All of the removed lumps were sent to the pathologist. In many cases the pathologist gave us a specific diagnosis, such as fibroadenoma or invasive breast cancer. However, it happened frequently that a specific diagnosis could not be made. Rather than calling the excised material normal breast tissue, it was commonly referred to as fibrocystic disease—when in fact it was just a variant of normal breast tissue.
We now substitute the term “fibrocystic changes” to imply a benign condition noted on core needle biopsy. Once the biopsy establishes the diagnosis of a fibrocystic condition, an open biopsy can usually be avoided.
The next step, once again, is a core needle biopsy using an ultrasound for guidance. Several samples are taken and a small titanium tissue marker is placed in the center of the mass. The “cores” are sent to pathology for analysis.
The challenge with suspicious breast lumps is making the diagnosis without delay. All too often in my practice I see a patient who has detected a small lump in her breast and her physician told her not to worry. The following is a list of common statements by physicians that should be ignored by patients:
• You’re too young to get breast cancer.
• Don’t worry; it doesn’t run in your family.
• Your mammogram was normal, so it can’t be cancer.
• It’s just hormonal changes, or it’s just fibrocystic disease.
• Breast cancer doesn’t cause breast pain.
• You need an open biopsy to make the diagnosis.
Women who suspect a breast lump must be on guard. This is a classic situation in which the woman must be better informed than the average physician, who often doesn’t have the time or experience to properly address her concerns.
When a woman suspects a lump, she must tell her physician that she insists on a directed ultrasound and a diagnostic mammogram if needed. If there are abnormal findings, she must demand a core biopsy. If the workup is negative, she should require follow-up visits two, four, and six months after the ultrasound. If there are still questions, she must insist on referral to a breast surgeon.
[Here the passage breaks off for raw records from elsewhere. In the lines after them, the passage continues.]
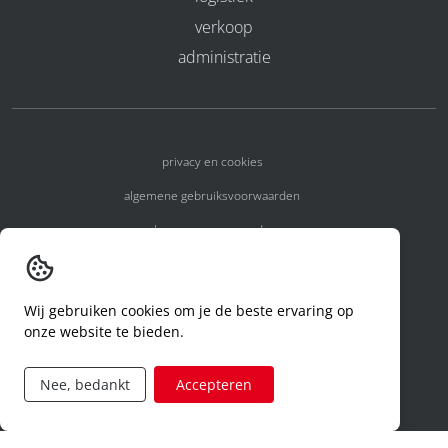
verkoop
administratie
privacy en cookies
algemene gebruiksvoorwaarden
algemene voorwaarden
erkenningsnummers
melden van een incident
Wij gebruiken cookies om je de beste ervaring op
onze website te bieden.
code of conduct
aanvraag rechten ivm privacy
Nee, bedankt
Accepteren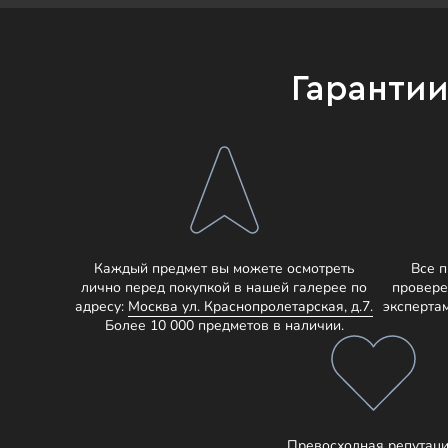
Гаранти
Каждый предмет вы можете осмотреть
Все 
лично перед покупкой в нашей галерее по
провере
адресу:
Москва ул. Краснопролетарская, д.7.
эксперта
Более 10 000 предметов в наличии.
Превосходная репутаци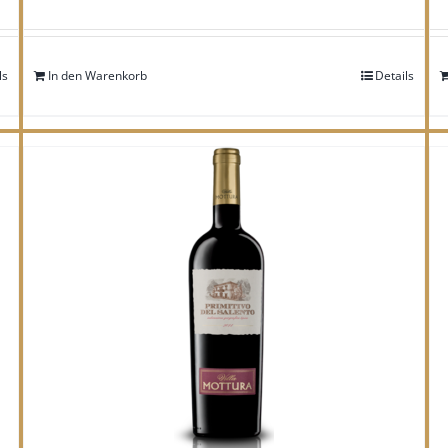
ls
In den Warenkorb
Details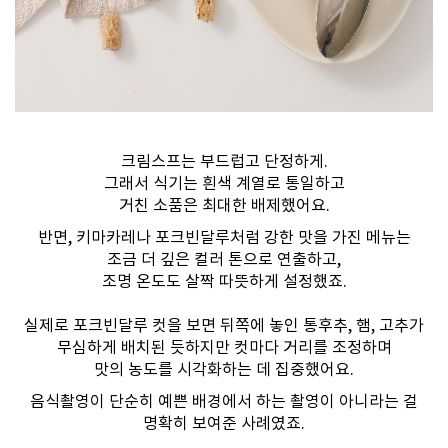
크림스프는 부드럽고 단정하게.
그래서 식기는 흰색 계열로 통일하고
거친 소품은 최대한 배제했어요.
반면, 키마카레나 포크빈달루처럼 강한 맛을 가진 메뉴는
조금 더 깊은 컬러 톤으로 연출하고,
조명 온도도 살짝 따뜻하게 설정했죠.
실제로 포크빈달루 컷을 보면 뒤쪽에 놓인 통후추, 햄, 고추가
무심하게 배치된 듯하지만 컷마다 거리를 조정하며
맛의 농도를 시각화하는 데 집중했어요.​
음식촬영이 단순히 예쁜 배경에서 하는 촬영이 아니라는 걸
명확히 보여준 사례였죠.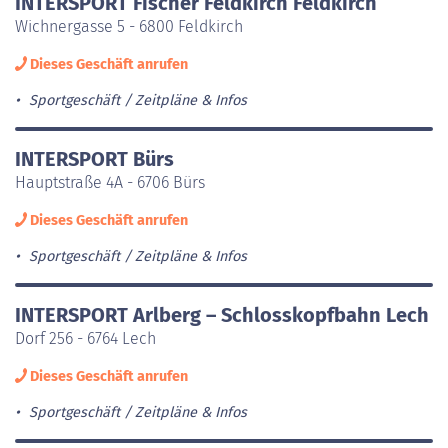
INTERSPORT Fischer Feldkirch Feldkirch
Wichnergasse 5 - 6800 Feldkirch
Dieses Geschäft anrufen
Sportgeschäft
Zeitpläne & Infos
INTERSPORT Bürs
Hauptstraße 4A - 6706 Bürs
Dieses Geschäft anrufen
Sportgeschäft
Zeitpläne & Infos
INTERSPORT Arlberg – Schlosskopfbahn Lech
Dorf 256 - 6764 Lech
Dieses Geschäft anrufen
Sportgeschäft
Zeitpläne & Infos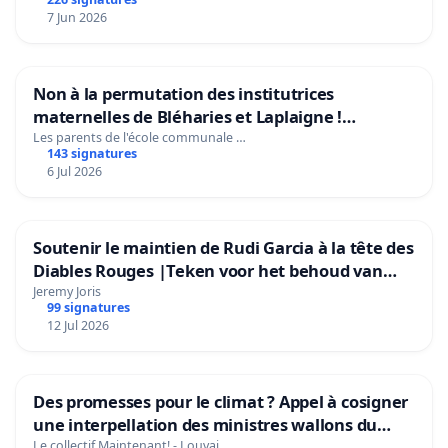
7 Jun 2026
Non à la permutation des institutrices
maternelles de Bléharies et Laplaigne !
Préservons la stabilité de nos enfants.
Les parents de l'école communale …
143 signatures
6 Jul 2026
Soutenir le maintien de Rudi Garcia à la tête des
Diables Rouges |Teken voor het behoud van
Rudi Garcia als bondscoach
Jeremy Joris
99 signatures
12 Jul 2026
Des promesses pour le climat ? Appel à cosigner
une interpellation des ministres wallons du
climat et de l’environnement.
Le collectif Maintenant! - Louvai…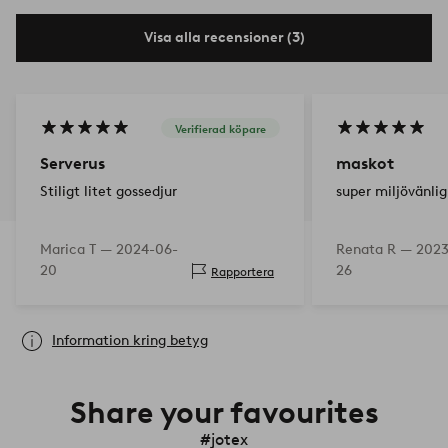
Visa alla recensioner (3)
Verifierad köpare
Serverus
maskot
Stiligt litet gossedjur
super miljövänlig
Marica T —
2024-06-
Renata R —
2023
20
26
Rapportera
Information kring betyg
Share your favourites
#jotex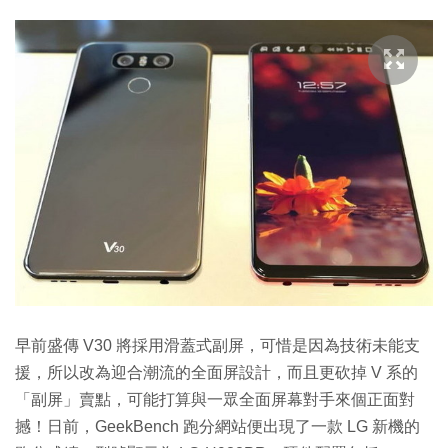
早前盛傳 V30 將採用滑蓋式副屏，可惜是因為技術未能支
援，所以改為迎合潮流的全面屏設計，而且更砍掉 V 系的
「副屏」賣點，可能打算與一眾全面屏幕對手來個正面對
撼！日前，GeekBench 跑分網站便出現了一款 LG 新機的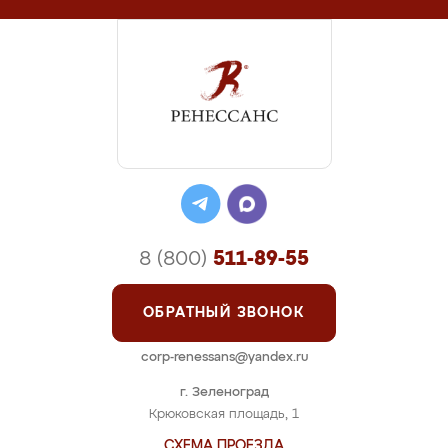
8 (800)
511-89-55
ОБРАТНЫЙ ЗВОНОК
corp-renessans@yandex.ru
г. Зеленоград
Крюковская площадь, 1
СХЕМА ПРОЕЗДА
MAKING A DIAGNOSIS UNDER REAL-LIFE CONDITIONS
Janine found a small nodular prominence in her left breast. She was twenty-eight at the time and was planning her wedding.
On exam, I could feel her lump and it had all the features of a fibroadenoma. The ultrasound appearance was consistent with that diagnosis. She was in a rush and did not have time for a fine needle biopsy.
I explained that the overwhelming odds were that it was a fibroadenoma and could be safely followed. She promised to see me again soon after returning from her honeymoon.
One month later our reminder system indicated that she had not made a follow-up appointment. Our office made a call. I saw her the following day. On exam, her lump seemed slightly more prominent. A biopsy showed an infiltrating ductal cancer. She elected to have both breasts removed and immediate reconstruction. In addition, two of her lymph nodes were positive for metastatic breast cancer—meaning the original cancer had spread.
Janine underwent a course of chemotherapy and tolerated it quite well. One day during chemo she appeared in my office wearing a shocking pink wig. When I think back on Janine’s case, a picture of the two of us comes to mind: Janine, with her bald head, and me wearing her flamboyant pink wig.
She is now a twenty-year survivor. She serves as an excellent reminder of how important it is to detect breast cancer early in young women. A longer delay in her case could have led to a less joyous outcome.
WHAT I’D TELL MY DAUGHTER
• Most breast lumps in young women are not cancer.
• Persistent breast lumps require a physician exam.
• Ultrasound should be performed on new breast lumps in young women. Diagnostic mammograms should be done in addition to ultrasound in women forty and older.
• Core needle biopsy is the procedure of choice for making the diagnosis of a solid lump.